AIM OF THE EXERCISE:
Return every line of the material below verbatim, keeping each character, number, and bracket unchanged.

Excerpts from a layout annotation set
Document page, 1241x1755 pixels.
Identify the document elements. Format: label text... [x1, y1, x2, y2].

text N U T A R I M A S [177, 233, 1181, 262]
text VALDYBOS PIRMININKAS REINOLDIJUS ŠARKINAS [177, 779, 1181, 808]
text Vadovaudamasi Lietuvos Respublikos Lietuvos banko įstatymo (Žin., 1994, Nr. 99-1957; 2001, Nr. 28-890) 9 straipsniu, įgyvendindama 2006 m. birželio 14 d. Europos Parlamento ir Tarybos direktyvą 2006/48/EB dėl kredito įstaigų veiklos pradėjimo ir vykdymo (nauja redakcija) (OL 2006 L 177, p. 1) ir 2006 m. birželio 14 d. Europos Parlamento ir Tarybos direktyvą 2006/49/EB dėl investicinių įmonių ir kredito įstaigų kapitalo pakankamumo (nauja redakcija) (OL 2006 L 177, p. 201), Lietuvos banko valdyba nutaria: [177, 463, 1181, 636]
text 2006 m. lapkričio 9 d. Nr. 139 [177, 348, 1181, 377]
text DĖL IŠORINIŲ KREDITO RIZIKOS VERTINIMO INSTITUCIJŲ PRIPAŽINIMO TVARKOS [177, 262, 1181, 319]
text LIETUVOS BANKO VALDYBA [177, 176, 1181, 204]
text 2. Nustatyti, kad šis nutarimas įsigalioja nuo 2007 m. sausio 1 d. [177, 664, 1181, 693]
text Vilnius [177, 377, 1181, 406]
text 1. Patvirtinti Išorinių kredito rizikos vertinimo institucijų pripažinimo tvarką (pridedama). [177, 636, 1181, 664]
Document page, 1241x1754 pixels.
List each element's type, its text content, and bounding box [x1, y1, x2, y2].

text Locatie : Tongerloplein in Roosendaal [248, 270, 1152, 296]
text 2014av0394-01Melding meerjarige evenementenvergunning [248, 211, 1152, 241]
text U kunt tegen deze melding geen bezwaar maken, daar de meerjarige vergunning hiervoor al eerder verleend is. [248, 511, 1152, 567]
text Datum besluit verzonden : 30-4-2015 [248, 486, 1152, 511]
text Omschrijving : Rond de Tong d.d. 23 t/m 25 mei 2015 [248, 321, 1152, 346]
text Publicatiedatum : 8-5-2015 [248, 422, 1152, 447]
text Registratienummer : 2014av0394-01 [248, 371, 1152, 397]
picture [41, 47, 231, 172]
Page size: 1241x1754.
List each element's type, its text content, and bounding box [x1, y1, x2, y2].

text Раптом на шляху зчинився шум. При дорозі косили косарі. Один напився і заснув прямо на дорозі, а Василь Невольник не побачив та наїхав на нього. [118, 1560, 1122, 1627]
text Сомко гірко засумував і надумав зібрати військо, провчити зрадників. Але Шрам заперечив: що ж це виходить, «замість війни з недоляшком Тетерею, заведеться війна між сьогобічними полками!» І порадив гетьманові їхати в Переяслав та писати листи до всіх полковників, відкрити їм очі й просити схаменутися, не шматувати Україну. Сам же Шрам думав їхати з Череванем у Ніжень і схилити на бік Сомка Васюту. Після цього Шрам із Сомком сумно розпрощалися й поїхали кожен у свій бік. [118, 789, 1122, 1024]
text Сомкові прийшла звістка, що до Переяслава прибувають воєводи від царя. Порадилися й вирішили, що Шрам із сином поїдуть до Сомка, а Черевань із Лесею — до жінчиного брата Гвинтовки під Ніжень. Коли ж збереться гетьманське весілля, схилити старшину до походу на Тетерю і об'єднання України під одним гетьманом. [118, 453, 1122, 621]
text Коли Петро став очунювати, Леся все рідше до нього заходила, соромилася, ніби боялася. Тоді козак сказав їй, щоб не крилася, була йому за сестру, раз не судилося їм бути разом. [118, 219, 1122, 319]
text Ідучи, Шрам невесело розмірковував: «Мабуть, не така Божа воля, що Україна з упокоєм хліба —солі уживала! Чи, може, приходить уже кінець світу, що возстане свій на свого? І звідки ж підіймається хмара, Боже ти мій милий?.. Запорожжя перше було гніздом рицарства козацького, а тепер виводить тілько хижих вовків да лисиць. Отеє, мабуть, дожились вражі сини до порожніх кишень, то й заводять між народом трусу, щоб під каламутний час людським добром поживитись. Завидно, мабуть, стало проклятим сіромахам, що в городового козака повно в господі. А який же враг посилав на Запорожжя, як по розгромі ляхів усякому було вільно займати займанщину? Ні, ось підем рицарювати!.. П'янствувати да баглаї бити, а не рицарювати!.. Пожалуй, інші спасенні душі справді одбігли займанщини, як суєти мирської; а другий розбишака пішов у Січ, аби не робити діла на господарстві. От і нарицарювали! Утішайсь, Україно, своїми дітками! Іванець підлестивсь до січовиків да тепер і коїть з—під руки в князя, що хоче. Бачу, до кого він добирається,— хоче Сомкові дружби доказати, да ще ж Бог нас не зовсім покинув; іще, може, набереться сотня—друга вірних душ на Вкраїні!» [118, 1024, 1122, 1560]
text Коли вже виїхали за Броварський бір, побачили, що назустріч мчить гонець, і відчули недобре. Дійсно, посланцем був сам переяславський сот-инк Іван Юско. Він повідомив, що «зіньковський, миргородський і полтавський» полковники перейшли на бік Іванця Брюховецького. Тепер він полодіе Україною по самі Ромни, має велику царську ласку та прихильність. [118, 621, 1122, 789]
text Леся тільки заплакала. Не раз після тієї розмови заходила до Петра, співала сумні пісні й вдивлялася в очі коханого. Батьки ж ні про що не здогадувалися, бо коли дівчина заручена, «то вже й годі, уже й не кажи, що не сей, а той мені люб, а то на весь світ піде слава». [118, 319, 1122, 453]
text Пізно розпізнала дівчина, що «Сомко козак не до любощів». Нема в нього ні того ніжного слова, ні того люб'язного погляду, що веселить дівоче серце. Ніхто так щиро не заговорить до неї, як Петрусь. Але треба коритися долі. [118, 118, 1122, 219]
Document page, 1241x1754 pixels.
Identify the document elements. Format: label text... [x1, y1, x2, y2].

SOLUTION TO THE PROBLEM:
Document page, 1241x1755 pixels.
Identify the document elements. Format: label text... [x1, y1, x2, y2].

text N U T A R I M A S [177, 233, 1181, 262]
text VALDYBOS PIRMININKAS REINOLDIJUS ŠARKINAS [177, 779, 1181, 808]
text Vadovaudamasi Lietuvos Respublikos Lietuvos banko įstatymo (Žin., 1994, Nr. 99-1957; 2001, Nr. 28-890) 9 straipsniu, įgyvendindama 2006 m. birželio 14 d. Europos Parlamento ir Tarybos direktyvą 2006/48/EB dėl kredito įstaigų veiklos pradėjimo ir vykdymo (nauja redakcija) (OL 2006 L 177, p. 1) ir 2006 m. birželio 14 d. Europos Parlamento ir Tarybos direktyvą 2006/49/EB dėl investicinių įmonių ir kredito įstaigų kapitalo pakankamumo (nauja redakcija) (OL 2006 L 177, p. 201), Lietuvos banko valdyba nutaria: [177, 463, 1181, 636]
text 2006 m. lapkričio 9 d. Nr. 139 [177, 348, 1181, 377]
text DĖL IŠORINIŲ KREDITO RIZIKOS VERTINIMO INSTITUCIJŲ PRIPAŽINIMO TVARKOS [177, 262, 1181, 319]
text LIETUVOS BANKO VALDYBA [177, 176, 1181, 204]
text 2. Nustatyti, kad šis nutarimas įsigalioja nuo 2007 m. sausio 1 d. [177, 664, 1181, 693]
text Vilnius [177, 377, 1181, 406]
text 1. Patvirtinti Išorinių kredito rizikos vertinimo institucijų pripažinimo tvarką (pridedama). [177, 636, 1181, 664]
Document page, 1241x1754 pixels.
List each element's type, its text content, and bounding box [x1, y1, x2, y2].

text Locatie : Tongerloplein in Roosendaal [248, 270, 1152, 296]
text 2014av0394-01Melding meerjarige evenementenvergunning [248, 211, 1152, 241]
text U kunt tegen deze melding geen bezwaar maken, daar de meerjarige vergunning hiervoor al eerder verleend is. [248, 511, 1152, 567]
text Datum besluit verzonden : 30-4-2015 [248, 486, 1152, 511]
text Omschrijving : Rond de Tong d.d. 23 t/m 25 mei 2015 [248, 321, 1152, 346]
text Publicatiedatum : 8-5-2015 [248, 422, 1152, 447]
text Registratienummer : 2014av0394-01 [248, 371, 1152, 397]
picture [41, 47, 231, 172]
Page size: 1241x1754.
List each element's type, its text content, and bounding box [x1, y1, x2, y2].

text Раптом на шляху зчинився шум. При дорозі косили косарі. Один напився і заснув прямо на дорозі, а Василь Невольник не побачив та наїхав на нього. [118, 1560, 1122, 1627]
text Сомко гірко засумував і надумав зібрати військо, провчити зрадників. Але Шрам заперечив: що ж це виходить, «замість війни з недоляшком Тетерею, заведеться війна між сьогобічними полками!» І порадив гетьманові їхати в Переяслав та писати листи до всіх полковників, відкрити їм очі й просити схаменутися, не шматувати Україну. Сам же Шрам думав їхати з Череванем у Ніжень і схилити на бік Сомка Васюту. Після цього Шрам із Сомком сумно розпрощалися й поїхали кожен у свій бік. [118, 789, 1122, 1024]
text Сомкові прийшла звістка, що до Переяслава прибувають воєводи від царя. Порадилися й вирішили, що Шрам із сином поїдуть до Сомка, а Черевань із Лесею — до жінчиного брата Гвинтовки під Ніжень. Коли ж збереться гетьманське весілля, схилити старшину до походу на Тетерю і об'єднання України під одним гетьманом. [118, 453, 1122, 621]
text Коли Петро став очунювати, Леся все рідше до нього заходила, соромилася, ніби боялася. Тоді козак сказав їй, щоб не крилася, була йому за сестру, раз не судилося їм бути разом. [118, 219, 1122, 319]
text Ідучи, Шрам невесело розмірковував: «Мабуть, не така Божа воля, що Україна з упокоєм хліба —солі уживала! Чи, може, приходить уже кінець світу, що возстане свій на свого? І звідки ж підіймається хмара, Боже ти мій милий?.. Запорожжя перше було гніздом рицарства козацького, а тепер виводить тілько хижих вовків да лисиць. Отеє, мабуть, дожились вражі сини до порожніх кишень, то й заводять між народом трусу, щоб під каламутний час людським добром поживитись. Завидно, мабуть, стало проклятим сіромахам, що в городового козака повно в господі. А який же враг посилав на Запорожжя, як по розгромі ляхів усякому було вільно займати займанщину? Ні, ось підем рицарювати!.. П'янствувати да баглаї бити, а не рицарювати!.. Пожалуй, інші спасенні душі справді одбігли займанщини, як суєти мирської; а другий розбишака пішов у Січ, аби не робити діла на господарстві. От і нарицарювали! Утішайсь, Україно, своїми дітками! Іванець підлестивсь до січовиків да тепер і коїть з—під руки в князя, що хоче. Бачу, до кого він добирається,— хоче Сомкові дружби доказати, да ще ж Бог нас не зовсім покинув; іще, може, набереться сотня—друга вірних душ на Вкраїні!» [118, 1024, 1122, 1560]
text Коли вже виїхали за Броварський бір, побачили, що назустріч мчить гонець, і відчули недобре. Дійсно, посланцем був сам переяславський сот-инк Іван Юско. Він повідомив, що «зіньковський, миргородський і полтавський» полковники перейшли на бік Іванця Брюховецького. Тепер він полодіе Україною по самі Ромни, має велику царську ласку та прихильність. [118, 621, 1122, 789]
text Леся тільки заплакала. Не раз після тієї розмови заходила до Петра, співала сумні пісні й вдивлялася в очі коханого. Батьки ж ні про що не здогадувалися, бо коли дівчина заручена, «то вже й годі, уже й не кажи, що не сей, а той мені люб, а то на весь світ піде слава». [118, 319, 1122, 453]
text Пізно розпізнала дівчина, що «Сомко козак не до любощів». Нема в нього ні того ніжного слова, ні того люб'язного погляду, що веселить дівоче серце. Ніхто так щиро не заговорить до неї, як Петрусь. Але треба коритися долі. [118, 118, 1122, 219]
Document page, 1241x1754 pixels.
Identify the document elements. Format: label text... [x1, y1, x2, y2].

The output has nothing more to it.